See sample config and configuration guide for all options.

Command Examples

# Inspection
glocker -status          # Runtime state: blocked count, temp unblocks,
                         # active program extensions, recent violations,
                         # panic mode
glocker -info            # Static configuration: domains, programs,
                         # time windows, keywords

# Domain management
glocker -unblock "youtube.com,reddit.com:work research"
glocker -block "facebook.com,instagram.com"
glocker -add-keyword "gambling,casino,poker"

# Forbidden-program runtime grants (program must be extendible: true)
glocker -extend "firefox:client call with X"   # one hour, max once per 24h

# Control
glocker -reload          # Reload config
glocker -lock            # Lock sudo immediately
glocker -panic 30        # Suspend for 30 minutes

# Uninstall with accountability
sudo glocker -uninstall "maintenance" -note "kernel upgrade"

# Analysis
glockpeek                          # Show violation/unblock summaries
glockpeek -detail 2024-06-15       # Detail view for a date (also accepts
                                   # "last week", "last month", etc.)
glockpeek -from 2024-06 -to 2024-07  # Range view across months

Architecture

Glocker is a Go application that runs as a systemd service with setuid root privileges:

• Daemon: Runs enforcement loop every 60s, manages protections
• CLI: Communicates with daemon via Unix socket (/tmp/glocker.sock)
• Browser Extension: Firefox extension in extensions/firefox/
• Config: YAML configuration in /etc/glocker/config.yaml (sample)

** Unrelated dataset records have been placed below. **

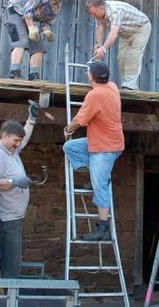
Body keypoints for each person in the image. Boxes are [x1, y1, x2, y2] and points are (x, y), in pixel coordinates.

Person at [62, 62, 124, 241]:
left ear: (91, 77)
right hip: (102, 141)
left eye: (88, 72)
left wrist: (67, 130)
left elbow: (79, 121)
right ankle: (98, 176)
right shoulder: (112, 87)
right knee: (70, 147)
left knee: (100, 187)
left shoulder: (94, 95)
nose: (87, 74)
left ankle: (102, 228)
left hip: (106, 148)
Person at [0, 102, 40, 278]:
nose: (18, 144)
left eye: (19, 141)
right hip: (3, 221)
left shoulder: (12, 150)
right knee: (9, 267)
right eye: (15, 141)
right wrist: (13, 181)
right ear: (4, 136)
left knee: (10, 263)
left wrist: (31, 119)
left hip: (12, 219)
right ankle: (5, 302)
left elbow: (24, 139)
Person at [5, 0, 76, 80]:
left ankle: (34, 76)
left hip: (28, 18)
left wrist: (47, 31)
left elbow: (46, 21)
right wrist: (31, 28)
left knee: (39, 47)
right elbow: (27, 10)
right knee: (21, 41)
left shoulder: (57, 3)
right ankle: (14, 73)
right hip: (13, 11)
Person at [86, 0, 152, 90]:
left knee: (133, 55)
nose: (93, 16)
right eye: (92, 14)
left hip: (140, 28)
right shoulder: (99, 14)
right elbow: (100, 26)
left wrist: (103, 49)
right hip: (125, 32)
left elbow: (113, 32)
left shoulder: (114, 10)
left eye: (94, 13)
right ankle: (132, 86)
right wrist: (99, 44)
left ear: (101, 8)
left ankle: (129, 86)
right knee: (122, 58)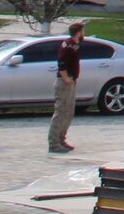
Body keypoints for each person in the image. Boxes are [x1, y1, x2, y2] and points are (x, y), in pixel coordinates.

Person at [48, 20, 87, 153]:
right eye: (82, 31)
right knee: (61, 111)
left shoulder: (74, 45)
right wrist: (65, 77)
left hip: (71, 81)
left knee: (68, 112)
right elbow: (62, 62)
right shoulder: (69, 45)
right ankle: (54, 142)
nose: (83, 34)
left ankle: (61, 139)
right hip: (64, 82)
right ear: (78, 32)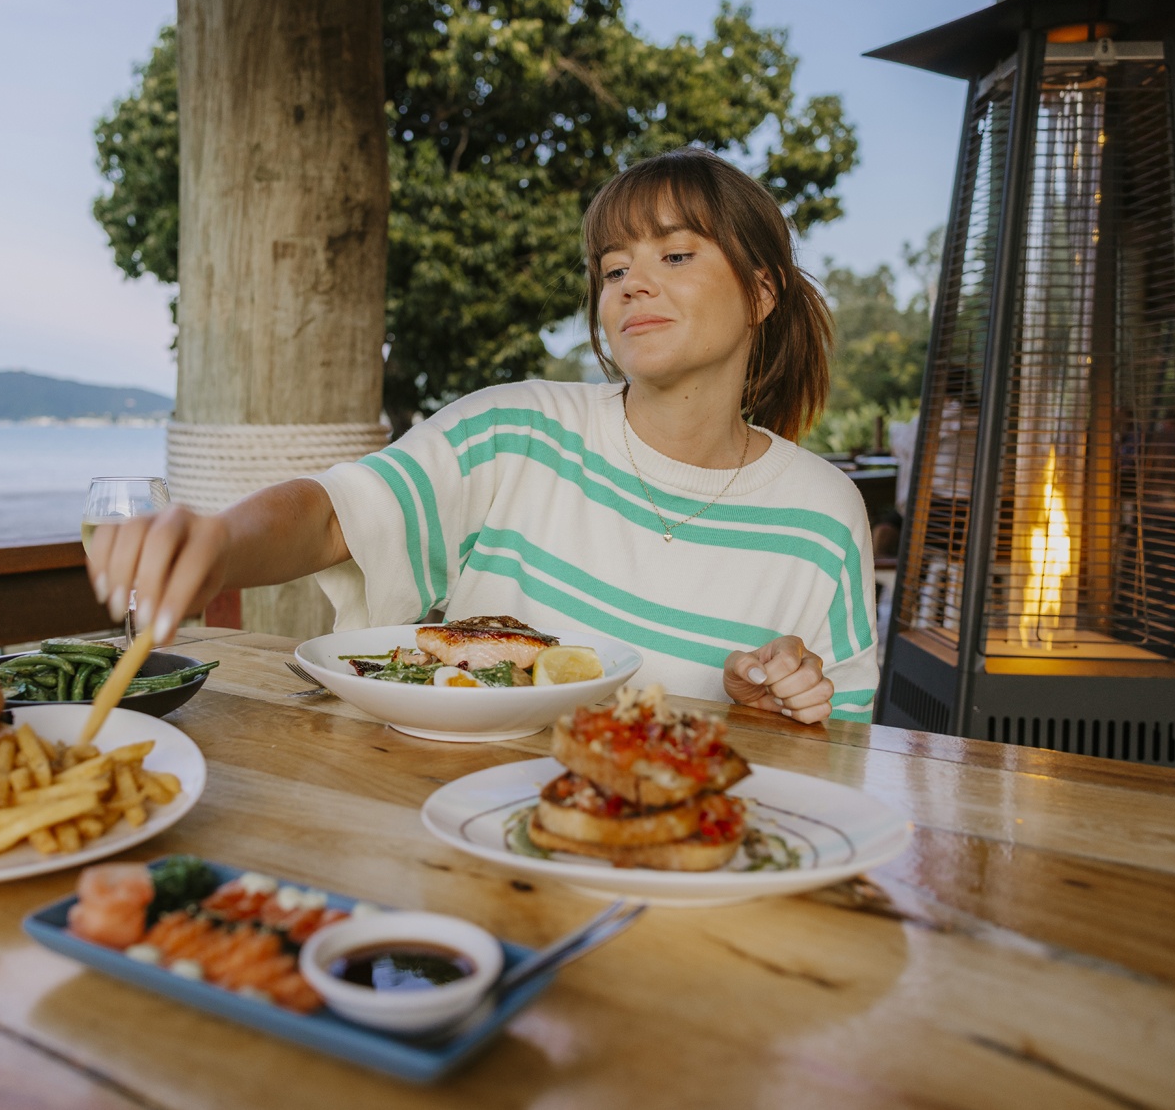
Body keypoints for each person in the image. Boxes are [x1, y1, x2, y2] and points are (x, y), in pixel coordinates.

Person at [90, 148, 877, 724]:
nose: (632, 283)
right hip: (437, 826)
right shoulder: (517, 429)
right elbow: (336, 513)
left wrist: (775, 706)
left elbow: (841, 751)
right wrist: (218, 541)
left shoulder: (822, 513)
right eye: (612, 269)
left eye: (675, 254)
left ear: (763, 290)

See architecture documentation for detailed design.

Project Structure

glocker/
├── cmd/                        # Binaries
│   ├── glocker/                # Main daemon
│   ├── glocklock/              # Screen locker
│   └── glockpeek/              # Log analyzer
├── internal/                   # Application packages
│   ├── cli/                    # Command processors
│   ├── config/                 # Configuration loading
│   ├── enforcement/            # Core blocking logic
│   ├── monitoring/             # Background monitors
│   ├── web/                    # HTTP server for extension
│   └── ...
├── extensions/firefox/         # Browser extension
├── conf/conf.yaml              # Sample config (~60MB)
├── extras/glocker.service      # Systemd service
└── docs/                       # Documentation

See CLAUDE.md for complete file map and developer guide.

Additional Resources

• Domain Blocklist Updater - Automated domain list updates from curated sources
• Android Port Architecture - Design docs for Android version

System Requirements

• Linux with systemd
• Go 1.21+ (for building)
• iptables (optional, for firewall blocking)
• Firefox (for browser extension)
• Root access (for installation)

License

See LICENSE file for details.

Contributing

This is a personal tool that solves my specific problem. If it helps you too, great! Feel free to fork and adapt to your needs.